▶ PROVIDED PASSAGE
TOO LATE TO DIE YOUNG Is a Captivating Reflection of Life’s Formative Years

Jun 12, 2019
4:15 PM

Summer is romanticized at nauseam, but for good reason. The days become longer, and after a long winter, you do away with layers while sun rays beam off of your skin. The fine weather pinches you about the time you experienced your first love and causes a knot in your belly, recalling the pain of your first heartbreak. It places you back in your adolescence: a gullible and at times reckless youth.  

Dominga Sotomayor’s third feature Too Late to Die Young (Tarde para morir joven) follows the lives of three kids: Sofía (Demian Hernández), Lucas (Antar Machado), and Clara (Magdalena Tótoro). They experience the changes that have, more often that not, been forced on their childhood and adolescence. How they each react to those destabilizing ups-and-downs compels you to invest in these characters and also reflect on your own formative years.

In an interview, Sotomayor acknowledges the complexity of making a film that is partly autobiographical and also so intrinsically tied to memory.

“Now, sometimes it’s difficult for me to separate what was real and what was not real. Memory is so fragile,” Sotomayor said.

Much like the three main characters in the narrative, Sotomayor lived in a close-knit community on a remote location in the woods. Without electricity and moderately far away from Chile’s capital (you could see Santiago’s skyline from a mountain top), the mostly upper-middle-class families partake in most activities together: listening to music, cooking, swimming, ringing in the new year.

The film is set in 1990. Chile was in full transition to democracy after Pinochet’s dictatorship. As director Sotomayor pointed out, she decided not to put so much emphasis on politics, but she places it in the background and gives us subtle hints of Chile’s political climate at the time. Sotomayor wanted to capture the “spirit of Chile’s transition.” A very fitting move on her part.

The political upheaval and vagueness of what the future holds for the nation is a mirror image of the three main characters’ lives. Sotomayor explains that just like the kids were discovering the meaning of their coming-of-age journeys, Chile was being “born again,” the country was going through its own adolescence.

The film’s first frame is intimate. In a tight medium shot, we see Sofía in a car and we then see the car make a couple of stops to pick up Lucas and Clara. It’s all a single, continuous shot made to put the viewer in the moment, to savor every second of a seemingly quotidian activity, but it all matters. Following that there’s a tracking shot of Clara’s dog Frida running after them, It’s in real time and gradually turns into slow motion. Dust and dirt rising up from the ground. Her pants audible to the ear. And we then cut to a small fire in the woods being put out by firefighters.

The trifecta of scenes may not say much narrative-wise (which the film isn’t concerned about anyway), but it definitely sets the tone, mood, and pacing. It informs you that it will be more concerned with evoking the five senses, languish on small moments here and there.

 

Music plays a major role in the film. The loudness or mellow tunes help to heighten the inner turmoil within, and the tensions between characters. A rock song or a slow ballad compliment and bring a strong bang to the scene.

Despite following three characters closely, the film’s star is Sofía, played by a magnetic Demian Hernández. The actor (who has transitioned since shooting the film), perfectly captures the desperation of escaping a seemingly okay situation. But of course her dissatisfaction is rooted in a thirst for adventure and fulfillment. She wants to fill a void. What void? We don’t know what exactly. All we know is that Sofía is waiting for her mom to visit so that she could go back with her to Santiago. But her mother never shows up and that takes a toll on her. She feels abandoned and unloved.

▶ ENTRIES SUPPLIED
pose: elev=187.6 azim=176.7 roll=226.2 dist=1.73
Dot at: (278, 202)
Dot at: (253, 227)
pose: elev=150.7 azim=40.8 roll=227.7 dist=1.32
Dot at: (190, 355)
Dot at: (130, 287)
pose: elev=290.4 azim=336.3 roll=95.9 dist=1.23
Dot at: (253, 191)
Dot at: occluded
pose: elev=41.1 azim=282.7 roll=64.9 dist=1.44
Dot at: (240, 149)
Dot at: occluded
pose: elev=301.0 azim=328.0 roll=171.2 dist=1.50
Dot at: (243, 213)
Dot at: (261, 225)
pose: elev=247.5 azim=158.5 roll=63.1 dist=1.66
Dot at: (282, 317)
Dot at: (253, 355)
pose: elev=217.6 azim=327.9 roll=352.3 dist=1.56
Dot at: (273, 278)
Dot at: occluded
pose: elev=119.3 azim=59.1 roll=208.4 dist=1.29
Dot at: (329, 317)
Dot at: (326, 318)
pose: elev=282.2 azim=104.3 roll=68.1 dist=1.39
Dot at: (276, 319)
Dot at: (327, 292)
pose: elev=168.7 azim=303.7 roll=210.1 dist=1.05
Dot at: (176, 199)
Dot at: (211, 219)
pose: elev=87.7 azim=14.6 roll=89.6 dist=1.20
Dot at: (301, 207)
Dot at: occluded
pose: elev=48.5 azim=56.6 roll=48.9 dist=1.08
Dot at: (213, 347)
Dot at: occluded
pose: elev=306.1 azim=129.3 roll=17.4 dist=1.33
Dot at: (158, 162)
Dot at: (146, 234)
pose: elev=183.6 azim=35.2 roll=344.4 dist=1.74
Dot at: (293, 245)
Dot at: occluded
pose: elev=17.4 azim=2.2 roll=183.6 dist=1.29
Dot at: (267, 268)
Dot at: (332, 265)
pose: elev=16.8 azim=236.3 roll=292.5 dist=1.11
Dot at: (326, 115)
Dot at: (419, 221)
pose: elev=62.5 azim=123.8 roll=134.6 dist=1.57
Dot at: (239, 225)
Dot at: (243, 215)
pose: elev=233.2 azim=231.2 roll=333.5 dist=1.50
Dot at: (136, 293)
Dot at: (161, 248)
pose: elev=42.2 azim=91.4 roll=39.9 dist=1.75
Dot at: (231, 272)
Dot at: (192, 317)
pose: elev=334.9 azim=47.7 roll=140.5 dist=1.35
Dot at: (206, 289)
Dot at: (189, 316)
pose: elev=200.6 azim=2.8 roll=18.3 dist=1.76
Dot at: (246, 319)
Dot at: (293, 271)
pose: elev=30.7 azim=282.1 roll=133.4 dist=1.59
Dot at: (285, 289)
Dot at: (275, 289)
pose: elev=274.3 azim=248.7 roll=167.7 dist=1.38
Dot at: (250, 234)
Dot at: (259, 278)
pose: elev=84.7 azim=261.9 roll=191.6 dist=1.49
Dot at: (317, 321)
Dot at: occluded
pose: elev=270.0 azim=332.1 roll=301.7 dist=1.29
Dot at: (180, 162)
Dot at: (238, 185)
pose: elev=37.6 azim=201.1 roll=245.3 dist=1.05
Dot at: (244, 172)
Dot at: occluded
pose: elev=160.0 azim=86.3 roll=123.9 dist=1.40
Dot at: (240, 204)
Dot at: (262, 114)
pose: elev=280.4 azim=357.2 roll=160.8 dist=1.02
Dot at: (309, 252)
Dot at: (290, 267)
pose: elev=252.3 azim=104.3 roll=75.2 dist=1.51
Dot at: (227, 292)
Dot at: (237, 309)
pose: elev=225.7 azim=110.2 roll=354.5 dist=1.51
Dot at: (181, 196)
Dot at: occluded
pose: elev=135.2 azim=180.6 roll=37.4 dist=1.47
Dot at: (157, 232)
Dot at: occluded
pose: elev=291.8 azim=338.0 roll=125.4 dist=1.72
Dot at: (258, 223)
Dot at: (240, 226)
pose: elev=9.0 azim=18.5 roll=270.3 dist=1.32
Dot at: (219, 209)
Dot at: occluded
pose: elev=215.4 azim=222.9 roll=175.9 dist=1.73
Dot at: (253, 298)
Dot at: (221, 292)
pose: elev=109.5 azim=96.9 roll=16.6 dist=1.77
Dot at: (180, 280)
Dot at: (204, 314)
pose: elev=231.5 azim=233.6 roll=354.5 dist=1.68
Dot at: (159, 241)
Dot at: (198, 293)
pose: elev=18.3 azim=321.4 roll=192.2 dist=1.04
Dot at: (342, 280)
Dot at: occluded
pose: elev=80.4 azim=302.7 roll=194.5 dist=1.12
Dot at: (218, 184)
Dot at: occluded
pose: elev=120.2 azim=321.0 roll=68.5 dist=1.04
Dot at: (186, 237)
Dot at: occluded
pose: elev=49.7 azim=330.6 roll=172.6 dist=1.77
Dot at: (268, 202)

▶ EXERCISE BRIEF
From the film review above, reproduce verbatim the span from "Music plays a" up to and including "to the scene.".

▶ RESULT OF THIS EXERCISE
Music plays a major role in the film. The loudness or mellow tunes help to heighten the inner turmoil within, and the tensions between characters. A rock song or a slow ballad compliment and bring a strong bang to the scene.